| Prompt |
The records that follow are to be printed exactly, with no images.
___ Input data ___
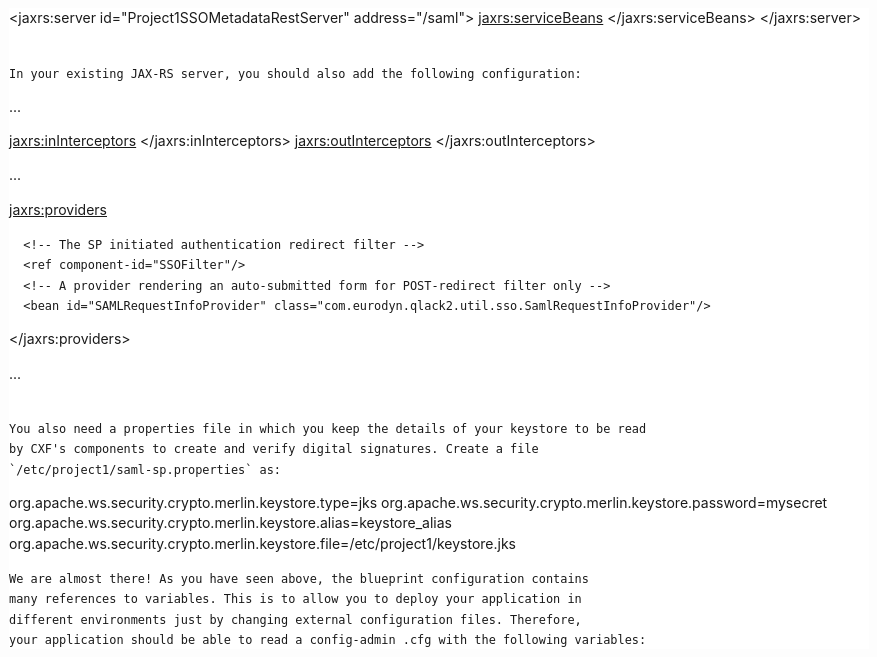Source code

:   
  <bean id="metadataBean" class="com.eurodyn.qlack2.util.sso.CustomMetadataService">
    <property name="serviceAddress" value="${sso.serviceAddress}"/>
    <property name="assertionConsumerServiceAddress" value="${sso.assertionConsumerServiceAddress}"/>
    <property name="logoutServiceAddress" value="${sso.logoutServiceAddress}"/>
    <property name="signatureUsername" value="${sso.signatureUsername}"/>
    <property name="signaturePropertiesFile" value="${sso.signaturePropertiesFile}"/>
    <property name="callbackHandler" ref="callbackHandler"/>
    <property name="skipSignature" value="${sso.skipSignatureInMetadata}"/>
  </bean>

  
  <bean id="WebSSOCookieInterceptor" class="com.eurodyn.qlack2.util.sso.interceptors.WebSSOCookieInterceptor">
    <property name="stateProvider" ref="stateManager"/>
  </bean>
  <bean id="WebSSOCookieInterceptorCleanup" class="com.eurodyn.qlack2.util.sso.interceptors.WebSSOCookieInterceptorCleanup"/>

  
  <jaxrs:server id="Project1SSOMetadataRestServer" address="/saml">
    <jaxrs:serviceBeans>
      <ref component-id="metadataBean"/>
      <ref component-id="consumerService"/>
    </jaxrs:serviceBeans>
  </jaxrs:server>

```

In your existing JAX-RS server, you should also add the following configuration:

```
...

<jaxrs:inInterceptors>
	<ref component-id="WebSSOCookieInterceptor"/>
	<ref component-id="ValidationInInterceptor"/>
</jaxrs:inInterceptors>
<jaxrs:outInterceptors>
	<ref component-id="WebSSOCookieInterceptorCleanup"/>
</jaxrs:outInterceptors>

...

<jaxrs:providers>
  
	  <!-- The SP initiated authentication redirect filter -->
	  <ref component-id="SSOFilter"/>
	  <!-- A provider rendering an auto-submitted form for POST-redirect filter only -->
	  <bean id="SAMLRequestInfoProvider" class="com.eurodyn.qlack2.util.sso.SamlRequestInfoProvider"/>
  
</jaxrs:providers>

...
```

You also need a properties file in which you keep the details of your keystore to be read
by CXF's components to create and verify digital signatures. Create a file
`/etc/project1/saml-sp.properties` as:

```
org.apache.ws.security.crypto.merlin.keystore.type=jks
org.apache.ws.security.crypto.merlin.keystore.password=mysecret
org.apache.ws.security.crypto.merlin.keystore.alias=keystore_alias
org.apache.ws.security.crypto.merlin.keystore.file=/etc/project1/keystore.jks
```
We are almost there! As you have seen above, the blueprint configuration contains
many references to variables. This is to allow you to deploy your application in
different environments just by changing external configuration files. Therefore,
your application should be able to read a config-admin .cfg with the following variables:
```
___
| Exercise response |
Source code

:   
  <bean id="metadataBean" class="com.eurodyn.qlack2.util.sso.CustomMetadataService">
    <property name="serviceAddress" value="${sso.serviceAddress}"/>
    <property name="assertionConsumerServiceAddress" value="${sso.assertionConsumerServiceAddress}"/>
    <property name="logoutServiceAddress" value="${sso.logoutServiceAddress}"/>
    <property name="signatureUsername" value="${sso.signatureUsername}"/>
    <property name="signaturePropertiesFile" value="${sso.signaturePropertiesFile}"/>
    <property name="callbackHandler" ref="callbackHandler"/>
    <property name="skipSignature" value="${sso.skipSignatureInMetadata}"/>
  </bean>

  
  <bean id="WebSSOCookieInterceptor" class="com.eurodyn.qlack2.util.sso.interceptors.WebSSOCookieInterceptor">
    <property name="stateProvider" ref="stateManager"/>
  </bean>
  <bean id="WebSSOCookieInterceptorCleanup" class="com.eurodyn.qlack2.util.sso.interceptors.WebSSOCookieInterceptorCleanup"/>

  
  <jaxrs:server id="Project1SSOMetadataRestServer" address="/saml">
    <jaxrs:serviceBeans>
      <ref component-id="metadataBean"/>
      <ref component-id="consumerService"/>
    </jaxrs:serviceBeans>
  </jaxrs:server>

```

In your existing JAX-RS server, you should also add the following configuration:

```
...

<jaxrs:inInterceptors>
	<ref component-id="WebSSOCookieInterceptor"/>
	<ref component-id="ValidationInInterceptor"/>
</jaxrs:inInterceptors>
<jaxrs:outInterceptors>
	<ref component-id="WebSSOCookieInterceptorCleanup"/>
</jaxrs:outInterceptors>

...

<jaxrs:providers>
  
	  <!-- The SP initiated authentication redirect filter -->
	  <ref component-id="SSOFilter"/>
	  <!-- A provider rendering an auto-submitted form for POST-redirect filter only -->
	  <bean id="SAMLRequestInfoProvider" class="com.eurodyn.qlack2.util.sso.SamlRequestInfoProvider"/>
  
</jaxrs:providers>

...
```

You also need a properties file in which you keep the details of your keystore to be read
by CXF's components to create and verify digital signatures. Create a file
`/etc/project1/saml-sp.properties` as:

```
org.apache.ws.security.crypto.merlin.keystore.type=jks
org.apache.ws.security.crypto.merlin.keystore.password=mysecret
org.apache.ws.security.crypto.merlin.keystore.alias=keystore_alias
org.apache.ws.security.crypto.merlin.keystore.file=/etc/project1/keystore.jks
```
We are almost there! As you have seen above, the blueprint configuration contains
many references to variables. This is to allow you to deploy your application in
different environments just by changing external configuration files. Therefore,
your application should be able to read a config-admin .cfg with the following variables:
```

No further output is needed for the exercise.